Research Spotlight: The ‘right’ kind of body — then and now

As Women’s History Month comes to a close, we’re spotlighting UNC Hussman doctoral student Contia’ Prince’s research around what history can tell us about stereotypical ideals for women’s bodies.

By Beth Hatcher

What’s Nicki Minaj got to do with 19th-century medical literature?

More than you might think, according to UNC Hussman Ph.D. student Contia' Prince, who is working on research examining connections between descriptions of “ideal” female bodies centuries ago and the physical stereotypes still imposed on women today.

Whether it’s modern-day YouTube commenters or 1800s journals, the media consistently reinforces stereotypical ideals about women’s appearances.

Contia' Prince is pictured above.

Often, these physical stereotypes are disproportionately applied to women from underrepresented groups.

Prince began researching 19th-century scientific racism (and its implications for black women) while at Elon University, both as an undergraduate and as a graduate student, even designing a student-led course at Elon in 2018 connecting 19th-century scientific racism to sci-fi films: “Black Women in Sci-Fi: What Uniformity in a Fictional Future Says About Contemporary Perspectives on Race, Gender and Ability.”

Then, as a doctoral student at UNC Hussman, Prince learned about Sarah Baartman in a “MEJO 705: Theories of Mass Communication” class. Baartman was an African woman put on public display in 19th-century Europe due to her curvy body. Learning about Baartman led Prince to even more literature of the time that promoted anatomical stereotypes of Black women, as well as to Prince making an interesting modern connection.

Images of Baartman immediately made Prince think about modern celebrity Nicki Minaj, an African American female rapper whose curvy figure is often spotlighted by media.

“It made me think about if there was some kind of connection between women like Sarah Baartman and the choices modern Black women are making aesthetically in terms of how they think they’re supposed to look to be desirable,” Prince said.

Basically, society still doles out “anatomical stereotypes,” Prince said, stereotypes that can vary according to a woman’s race and position in society, and which are often loaded with social and political undertones.

“For example, the idea that Black women are naturally curvy, Black women are supposed to be thick … the reality is that Black women, like all women, have different body types,” said Prince, who linked parts of this stereotype back to Black women’s physical labor being exploited before and after slavery — a stereotype often in juxtaposition to the thinner frames declared “normal” for White women.

As Prince prepares to present her dissertation soon, she’s scouring sources like Stephanie M.H. Camp’s “Closer to Freedom: Enslaved Women and Everyday Resistance in the Plantation South,” Sander L. Gilman’s “Black Bodies, White Bodies: Toward an Iconography of Female Sexuality in Late Nineteenth-Century Art, Medicine, and Literature,” and Tressie McMillan Cottom’s "When Your (Brown) Body is a (White) Wonderland" — all seminal works in forming conversation on the topic.

Prince is also thinking about the women who formed her — a single mother, two younger sisters and a bevy of other strong female relatives who surrounded her during her childhood in Akron, Ohio. It was in them that she first saw female strength.

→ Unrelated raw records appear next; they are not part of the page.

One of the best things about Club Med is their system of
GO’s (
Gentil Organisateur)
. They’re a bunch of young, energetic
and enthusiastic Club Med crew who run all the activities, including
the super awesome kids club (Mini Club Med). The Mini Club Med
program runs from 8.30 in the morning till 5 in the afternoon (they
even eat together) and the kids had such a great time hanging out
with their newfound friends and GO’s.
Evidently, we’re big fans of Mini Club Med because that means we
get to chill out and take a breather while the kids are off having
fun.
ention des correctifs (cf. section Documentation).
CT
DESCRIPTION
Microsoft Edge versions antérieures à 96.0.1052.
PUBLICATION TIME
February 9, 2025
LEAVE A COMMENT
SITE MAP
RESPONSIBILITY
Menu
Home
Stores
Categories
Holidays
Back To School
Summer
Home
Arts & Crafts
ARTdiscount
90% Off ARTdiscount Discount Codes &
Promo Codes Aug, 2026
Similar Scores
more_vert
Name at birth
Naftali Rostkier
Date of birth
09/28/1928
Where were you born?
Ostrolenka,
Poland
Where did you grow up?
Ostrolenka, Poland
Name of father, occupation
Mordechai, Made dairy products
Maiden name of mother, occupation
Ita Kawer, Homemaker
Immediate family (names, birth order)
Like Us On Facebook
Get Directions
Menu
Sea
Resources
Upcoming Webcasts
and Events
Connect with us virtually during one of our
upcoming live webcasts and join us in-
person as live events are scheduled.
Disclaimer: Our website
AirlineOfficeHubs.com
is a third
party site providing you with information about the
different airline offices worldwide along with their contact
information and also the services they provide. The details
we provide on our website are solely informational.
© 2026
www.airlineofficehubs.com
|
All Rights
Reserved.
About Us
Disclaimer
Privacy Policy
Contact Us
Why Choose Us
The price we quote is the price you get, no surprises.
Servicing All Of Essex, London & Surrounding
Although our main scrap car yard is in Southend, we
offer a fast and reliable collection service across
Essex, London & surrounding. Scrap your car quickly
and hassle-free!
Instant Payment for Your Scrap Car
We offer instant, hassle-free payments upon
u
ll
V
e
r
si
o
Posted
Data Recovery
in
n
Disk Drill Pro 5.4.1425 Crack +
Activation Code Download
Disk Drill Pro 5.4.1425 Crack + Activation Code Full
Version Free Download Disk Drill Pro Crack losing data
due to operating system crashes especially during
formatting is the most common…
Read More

Prince is also thinking about the women she didn’t see, namely in the films and television she loved as a child. While she’s focusing on research at Hussman, Prince received bachelor’s and master’s degrees at Elon University focused on visual communication (film studies and interactive media respectively) and hopes to one day combine her two passions.

“I want to teach and have a multimedia production company. A lot of my favorite films didn’t have Black women in them. That’s part of why I wanted to go into film because I didn’t see myself in the types of films I was interested in making,” said Prince, who loved science fiction and fantasy films like the “Twilight” series growing up.

Ultimately, whether it’s through research or media production, Prince hopes her work helps represent women in all their human complexity.